2. Theoretisches Codieren und Verknüpfen
Theoretisches Codieren und Verknüpfen ist der nächste Schritt nach dem Zugang zum Feld oder zum Thema. Damit entsteht eine Art theoretische Integration von Konzepten und Kategorien.
Hier handelt es sich nicht einfach um das Transkribieren von Material. Vielmehr werden die Rohdaten in Konzepte überführt, die Daten werden präpariert: Das, was in einem bestimmten Vorgang oder in einer konkreten Äußerung zum Ausdruck kommt, wird zu einem Konzept verdichtet. Aus mehreren Konzepten, die sich auf dasselbe Phänomen beziehen, werden schließlich Kategorien gebildet. Diese Kategorien (höherwertige, abstrakte Konzepte) bilden die Eckpfeiler für die zu entwickelnde Theorie. Aber: Man gibt den Konzeptbündeln nicht einfach nur einen neuen Namen, sondern sie sind das Ergebnis von Interpretationen und Deutungen. Sie erfassen Zusammenhänge zwischen Konzepten und müssen diesen Sinnzusammenhang in der Bezeichnung erkennen lassen. Möglicherweise stellt man fest, dass die Konzepte noch keine Kategorienbildung zulassen. Dann wird mehr Material benötigt.

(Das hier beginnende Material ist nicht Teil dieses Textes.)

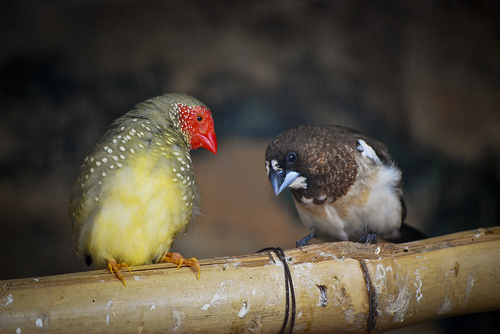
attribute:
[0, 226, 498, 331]
pole — brown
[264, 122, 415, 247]
bird — brown and white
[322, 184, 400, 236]
feathers — tan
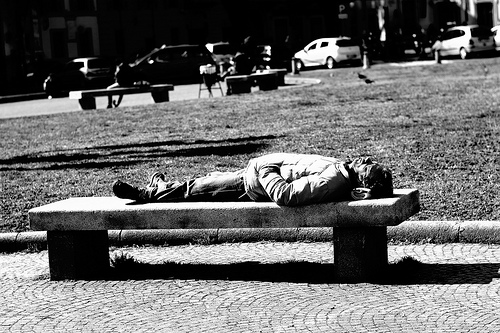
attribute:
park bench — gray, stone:
[24, 185, 421, 281]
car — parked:
[427, 23, 495, 59]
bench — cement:
[24, 189, 437, 274]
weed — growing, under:
[106, 253, 148, 295]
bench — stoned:
[21, 187, 436, 297]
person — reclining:
[118, 137, 400, 222]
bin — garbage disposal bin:
[194, 61, 234, 102]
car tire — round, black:
[291, 59, 307, 71]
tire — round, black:
[460, 48, 467, 58]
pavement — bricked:
[18, 290, 491, 325]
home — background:
[374, 6, 461, 46]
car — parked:
[284, 30, 345, 68]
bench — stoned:
[27, 190, 422, 280]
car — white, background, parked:
[289, 34, 360, 74]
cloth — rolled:
[351, 184, 373, 201]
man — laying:
[111, 151, 390, 208]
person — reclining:
[110, 154, 393, 209]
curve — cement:
[1, 218, 498, 251]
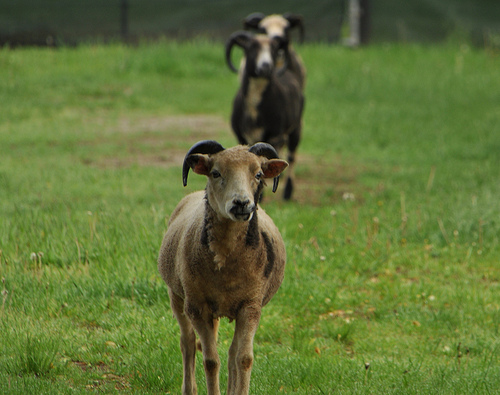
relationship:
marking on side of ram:
[250, 219, 293, 295] [161, 130, 373, 368]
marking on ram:
[244, 30, 272, 147] [224, 28, 306, 215]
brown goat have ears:
[221, 25, 308, 201] [261, 157, 288, 182]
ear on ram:
[259, 153, 289, 181] [149, 133, 289, 393]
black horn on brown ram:
[181, 138, 224, 185] [157, 138, 288, 394]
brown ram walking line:
[157, 138, 288, 394] [148, 10, 323, 393]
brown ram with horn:
[147, 132, 323, 392] [243, 135, 294, 200]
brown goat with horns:
[221, 25, 308, 201] [170, 132, 293, 191]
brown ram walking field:
[157, 138, 288, 394] [307, 72, 492, 387]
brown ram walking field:
[157, 138, 288, 394] [1, 44, 498, 394]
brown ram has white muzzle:
[157, 138, 288, 394] [218, 170, 254, 220]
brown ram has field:
[157, 138, 288, 394] [1, 44, 498, 394]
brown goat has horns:
[221, 25, 308, 201] [183, 137, 280, 191]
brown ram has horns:
[157, 138, 288, 394] [224, 30, 292, 77]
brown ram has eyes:
[157, 138, 288, 394] [201, 161, 278, 185]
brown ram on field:
[157, 138, 288, 394] [1, 44, 498, 394]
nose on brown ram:
[233, 197, 253, 207] [157, 138, 288, 394]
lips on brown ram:
[225, 205, 253, 223] [157, 138, 288, 394]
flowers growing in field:
[0, 46, 495, 390] [1, 44, 498, 394]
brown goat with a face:
[216, 20, 323, 202] [242, 35, 282, 76]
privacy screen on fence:
[0, 0, 500, 50] [3, 0, 498, 44]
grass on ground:
[355, 179, 459, 317] [4, 41, 496, 391]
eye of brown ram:
[255, 171, 266, 183] [157, 138, 288, 394]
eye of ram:
[208, 167, 224, 180] [149, 133, 289, 393]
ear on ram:
[186, 152, 215, 172] [149, 133, 289, 393]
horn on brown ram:
[238, 135, 313, 185] [157, 138, 288, 394]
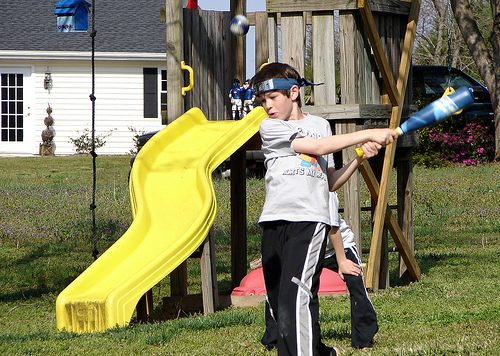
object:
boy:
[250, 61, 332, 353]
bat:
[355, 85, 474, 160]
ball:
[228, 12, 252, 37]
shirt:
[256, 112, 336, 227]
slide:
[52, 105, 271, 328]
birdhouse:
[53, 1, 94, 34]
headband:
[251, 76, 325, 94]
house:
[1, 1, 170, 159]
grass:
[1, 156, 499, 356]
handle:
[353, 127, 404, 158]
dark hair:
[248, 61, 302, 109]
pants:
[260, 217, 331, 355]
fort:
[263, 1, 423, 293]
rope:
[86, 1, 104, 262]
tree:
[39, 101, 59, 158]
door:
[1, 63, 37, 160]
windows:
[139, 73, 165, 116]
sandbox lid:
[228, 261, 354, 307]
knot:
[87, 25, 101, 40]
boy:
[325, 189, 377, 350]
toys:
[225, 78, 256, 122]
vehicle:
[413, 59, 499, 133]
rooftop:
[1, 1, 168, 54]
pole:
[165, 2, 185, 131]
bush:
[417, 119, 497, 173]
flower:
[475, 146, 485, 157]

3. Orientierung am permanenten Vergleich
Der Forschungsprozess ist demnach ein permanenter Vergleich zwischen den untersuchten Materialien, den generierten Konzepten (oder Memos) und den abgeleiteten Kategorien. Empirie und Theorie sollen, anders formuliert, ganz eng verschränkt sein und permanent ineinandergreifen.

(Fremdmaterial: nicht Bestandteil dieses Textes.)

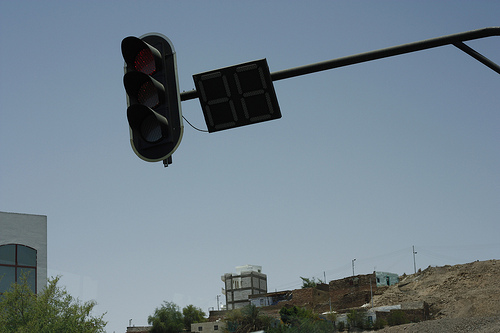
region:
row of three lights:
[109, 30, 183, 157]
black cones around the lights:
[119, 24, 187, 169]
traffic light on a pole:
[106, 25, 206, 174]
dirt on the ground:
[358, 254, 498, 331]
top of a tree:
[2, 268, 118, 331]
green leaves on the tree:
[1, 269, 118, 331]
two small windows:
[195, 319, 225, 331]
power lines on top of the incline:
[313, 236, 439, 291]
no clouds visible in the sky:
[1, 0, 497, 326]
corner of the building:
[38, 210, 58, 290]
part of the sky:
[394, 150, 410, 161]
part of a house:
[231, 277, 278, 332]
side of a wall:
[3, 202, 18, 227]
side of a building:
[235, 281, 250, 296]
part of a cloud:
[327, 205, 369, 261]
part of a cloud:
[323, 139, 388, 215]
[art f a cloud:
[348, 228, 378, 275]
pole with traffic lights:
[107, 18, 492, 168]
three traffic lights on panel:
[122, 28, 187, 125]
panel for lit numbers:
[189, 50, 282, 138]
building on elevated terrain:
[217, 255, 280, 310]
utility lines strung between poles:
[334, 240, 419, 262]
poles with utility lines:
[406, 243, 421, 275]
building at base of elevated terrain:
[188, 315, 228, 331]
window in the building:
[211, 319, 226, 331]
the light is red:
[116, 36, 172, 68]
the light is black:
[125, 25, 187, 167]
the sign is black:
[191, 71, 311, 137]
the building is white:
[218, 249, 274, 319]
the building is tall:
[221, 268, 264, 319]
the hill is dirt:
[211, 261, 495, 330]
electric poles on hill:
[347, 249, 437, 288]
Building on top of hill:
[220, 258, 393, 313]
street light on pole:
[113, 21, 187, 162]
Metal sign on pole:
[189, 60, 286, 137]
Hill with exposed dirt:
[380, 255, 498, 329]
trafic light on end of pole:
[117, 31, 499, 148]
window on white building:
[0, 235, 38, 296]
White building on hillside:
[221, 268, 268, 311]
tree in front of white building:
[2, 278, 104, 327]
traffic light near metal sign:
[116, 33, 189, 168]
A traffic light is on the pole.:
[111, 28, 185, 165]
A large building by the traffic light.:
[210, 261, 272, 308]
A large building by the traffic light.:
[1, 203, 51, 329]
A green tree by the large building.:
[4, 273, 100, 331]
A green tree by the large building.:
[2, 271, 104, 328]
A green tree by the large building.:
[2, 268, 85, 328]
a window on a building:
[1, 240, 18, 262]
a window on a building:
[18, 245, 33, 269]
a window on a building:
[1, 265, 13, 301]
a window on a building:
[18, 264, 30, 296]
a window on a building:
[231, 278, 253, 288]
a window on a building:
[229, 289, 251, 299]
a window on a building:
[215, 326, 219, 331]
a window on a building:
[254, 298, 266, 306]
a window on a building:
[376, 276, 382, 281]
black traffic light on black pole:
[119, 31, 185, 160]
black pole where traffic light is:
[181, 20, 495, 102]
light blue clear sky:
[0, 2, 495, 330]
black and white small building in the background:
[224, 268, 266, 310]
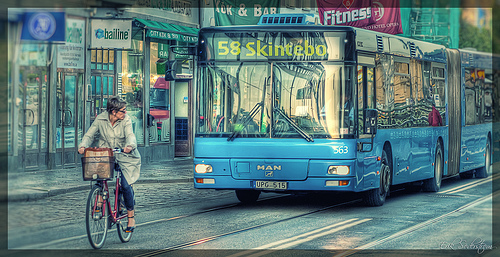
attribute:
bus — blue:
[195, 25, 496, 195]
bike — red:
[81, 174, 136, 242]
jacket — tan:
[83, 114, 142, 181]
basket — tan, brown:
[79, 153, 114, 178]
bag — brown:
[88, 150, 110, 179]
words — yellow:
[248, 41, 327, 61]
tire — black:
[371, 156, 392, 198]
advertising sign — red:
[318, 7, 402, 35]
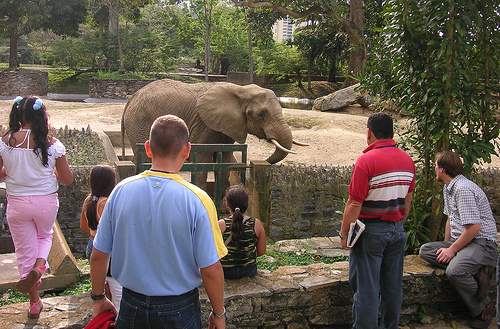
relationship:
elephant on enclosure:
[114, 73, 307, 184] [1, 62, 491, 207]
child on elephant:
[89, 114, 225, 329] [148, 71, 282, 136]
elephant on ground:
[121, 79, 311, 214] [0, 94, 498, 326]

4. Schreiben theoretischer Memos über den gesamten Forschungsprozess
Gegen Ende dieses Prozesses wird der Erkenntnisweg selbst interessant. Das heißt, der gesamte Forschungsprozess wird einer Reflexion unterzogen, was praktisch mit Memos erfolgt, also kurzen, fortlaufend geführten Notizen zum jeweiligen Vorgehen und zum Erkenntnisprozess.

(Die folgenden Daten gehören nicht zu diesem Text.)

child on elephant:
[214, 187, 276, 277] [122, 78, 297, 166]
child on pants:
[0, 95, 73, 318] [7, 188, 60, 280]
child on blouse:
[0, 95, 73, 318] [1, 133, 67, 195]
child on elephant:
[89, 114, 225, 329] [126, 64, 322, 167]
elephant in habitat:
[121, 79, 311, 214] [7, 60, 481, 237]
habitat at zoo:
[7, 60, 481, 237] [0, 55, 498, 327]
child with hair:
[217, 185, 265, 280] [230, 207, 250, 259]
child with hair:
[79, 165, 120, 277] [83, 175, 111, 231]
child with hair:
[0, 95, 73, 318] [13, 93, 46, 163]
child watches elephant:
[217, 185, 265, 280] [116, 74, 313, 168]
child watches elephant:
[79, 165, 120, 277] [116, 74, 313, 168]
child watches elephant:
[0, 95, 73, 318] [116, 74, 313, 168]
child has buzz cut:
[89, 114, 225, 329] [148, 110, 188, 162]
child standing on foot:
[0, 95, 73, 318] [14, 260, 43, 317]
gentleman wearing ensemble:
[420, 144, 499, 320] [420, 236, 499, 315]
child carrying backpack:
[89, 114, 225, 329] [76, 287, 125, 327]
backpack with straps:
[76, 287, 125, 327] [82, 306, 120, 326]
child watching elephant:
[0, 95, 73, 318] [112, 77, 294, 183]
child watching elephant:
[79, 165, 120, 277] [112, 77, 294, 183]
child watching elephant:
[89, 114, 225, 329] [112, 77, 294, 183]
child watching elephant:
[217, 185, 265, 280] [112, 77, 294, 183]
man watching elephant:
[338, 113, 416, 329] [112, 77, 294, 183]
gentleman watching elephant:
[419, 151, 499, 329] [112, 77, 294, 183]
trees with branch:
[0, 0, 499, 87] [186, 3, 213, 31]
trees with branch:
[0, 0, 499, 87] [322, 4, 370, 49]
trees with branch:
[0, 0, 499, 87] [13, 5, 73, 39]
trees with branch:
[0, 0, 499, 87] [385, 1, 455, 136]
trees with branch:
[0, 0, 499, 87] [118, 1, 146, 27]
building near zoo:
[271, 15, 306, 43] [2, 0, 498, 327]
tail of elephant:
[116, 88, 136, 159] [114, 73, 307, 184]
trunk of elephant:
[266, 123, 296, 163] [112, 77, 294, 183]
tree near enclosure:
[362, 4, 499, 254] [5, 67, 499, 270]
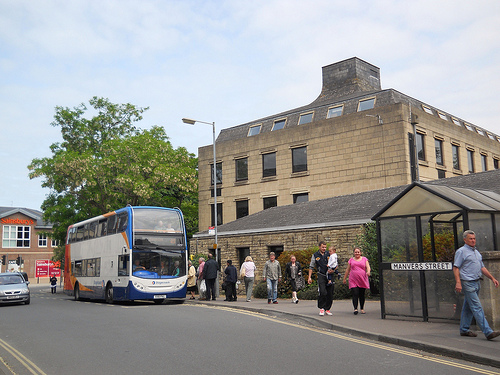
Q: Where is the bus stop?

5. Relationierung oder Einordnung von Erhebung, Codierung und Memos
Am Ende wird die gesamte Forschungsleistung in den Kontext theoriebildender Sozialforschung gestellt und reflektiert. Dies soll, wenn alles gut läuft, die Theorieentwicklung an sich vorantreiben.

 


Literatur
  • Glaser, Barney G. & Strauss, Anselm G. (1998). Grounded Theory. Strategien qualitativer Forschung. Bern: Huber.
  • Heiser, Patrick (2018): Awareness of Dying. Oder: Die Grounded Theory Methodologie. In Heiser, Patrick: Meilensteine der qualitativen Sozialforschung. Studientexte zur Soziologie. Springer VS, Wiesbaden, S. 205–267./li>
  • Strübing, Jörg (2019): Grounded Theory und Theoretical Sampling. In: Baur, Nina & Blasius Jörg (Hrsg.): Handbuch Methoden der empirischen Sozialforschung. Wiesbaden: VS Verlag für Sozialwissenschaften, S. 525–544.
  • Przyborski, Aglaja & Monika Wohlrab-Sahr (2014): Qualitative Sozialforschung: ein Arbeitsbuch. 4., erweiterte Auflage. München: Oldenburg, S.190–222.
  • Breuer, Franz (2010): Reflexive Grounded Theory. Eine Einführung für die Forschungspraxis. Wiesbaden: VS Verlag für Sozialwissenschaften.